La sentenza non lasciò scampo. Zaniboni fu condannato per alto tradimento a 30 anni di carcere, la stessa pena toccò al generale Luigi Capello, che venne di conseguenza degradato. Il generale negò sempre con forza d’essere implicato nell’attentato, ammettendo solamente d’aver incontrato una volta Quaglia, inviato da Zaniboni, per consegnarli 300 lire, indispensabili per finanziare una manifestazione di reduci antifascisti. Lo stesso Zaniboni cercò invano di scagionarlo da ogni responsabilità nel suo progettato gesto. L. Capello fu liberato nel 1936, forse perché lo stesso Mussolini si convinse della sua innocenza e posto sotto sorveglianza. Morì a Roma nel 1941.
Un altro aiuto economico sarebbe arrivato, sempre per ammissione di Zaniboni, dal capo del governo cecoslovacco Tomas Masaryk.

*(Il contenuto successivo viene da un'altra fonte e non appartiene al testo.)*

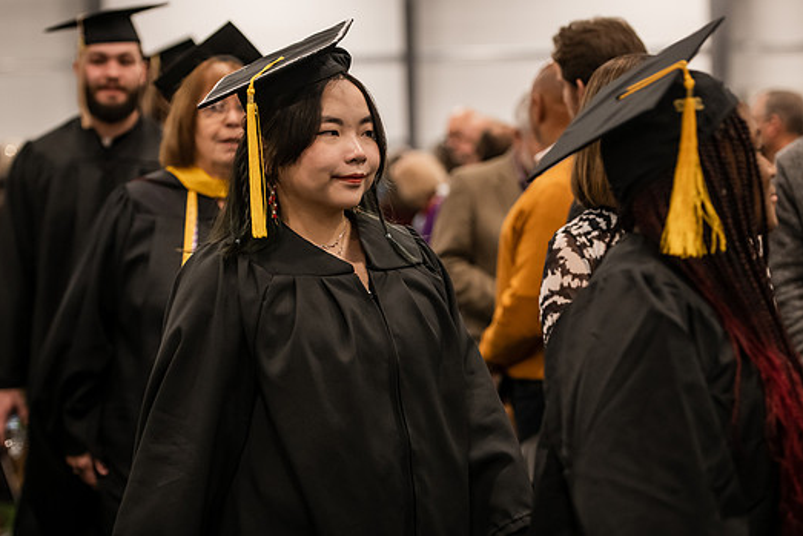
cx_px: 404
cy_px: 243
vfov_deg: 13.4
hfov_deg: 20.0
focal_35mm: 102
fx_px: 2276
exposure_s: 1/200
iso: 2500
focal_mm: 92
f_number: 3.2
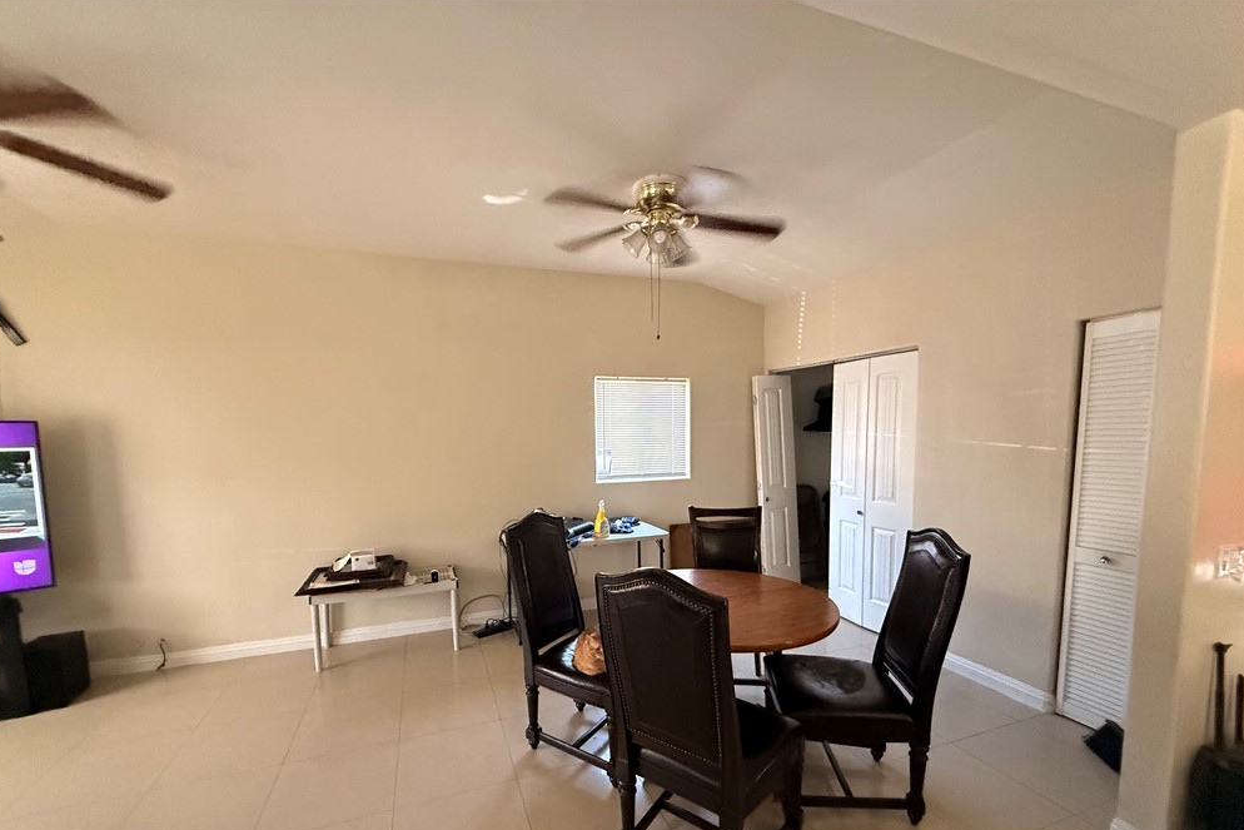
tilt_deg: -4.0
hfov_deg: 100.4
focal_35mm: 15
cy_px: 477
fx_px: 518
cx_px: 612
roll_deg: +0.4
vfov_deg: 76.9
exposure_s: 1/60
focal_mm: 2.22
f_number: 2.2
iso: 1000
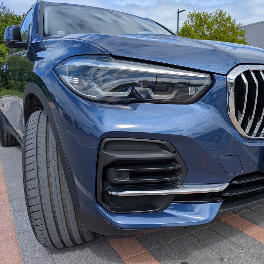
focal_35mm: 29
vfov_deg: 55.6
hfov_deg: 54.9
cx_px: 168
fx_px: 250
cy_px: 130
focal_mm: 6.9
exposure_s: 1/1637
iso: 18
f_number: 1.68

Una volta in carcere Zaniboni dimostrò la sua fragilità d’animo, una certa dose d’incoerenza politica, un inspiegabile atteggiamento ambiguo verso il regime e in particolare nei confronti di Mussolini. Nel 1935, ad esempio, spedì diverse lettere a Mussolini ringraziandolo d’aver aiutato economicamente la figlia Bruna a terminare gli studi universitari in farmacia. La stessa figlia a sua volta non mancò di fare dono al Duce della sua tesi di laurea. Nel 1939 fece inoltre alcune inspiegabili dichiarazioni in favore del fascismo, senza mai però aderirvi.

Zaniboni venne scarcerato l’8 settembre 1943 e l’anno successivo fu chiamato dal governo Badoglio per ricoprire l’incarico di Alto Commissario per l’epurazione nazionale dal fascismo. Lo scopo di Badoglio è da individuare nel tentativo rompere il fronte antifascista e avere maggiore spazio di manovra.

Il Psi rifiutò l’offerta d’entrare nel governo ed espulse lo stesso Zaniboni per aver accettato l’incarico dal quale si dimise alla metà di maggio. Nel secondo governo Badoglio fu nominato fino al 1945 Alto Commissario per i profughi e i reduci.
Dal 1950 al 1960 ricoprì la prestigiosa carica di presidente del UNUCI (Unione nazionale degli ufficiali in congedo d’Italia).

Nel 1947 aderì alla scissione di Palazzo Barberini e al neonato Psli. Morì a Roma nel 1960. I suoi concittadini gli hanno dedicato una piazza a Monzambano e i comuni di Viadana e Parma gli hanno intitolato una strada.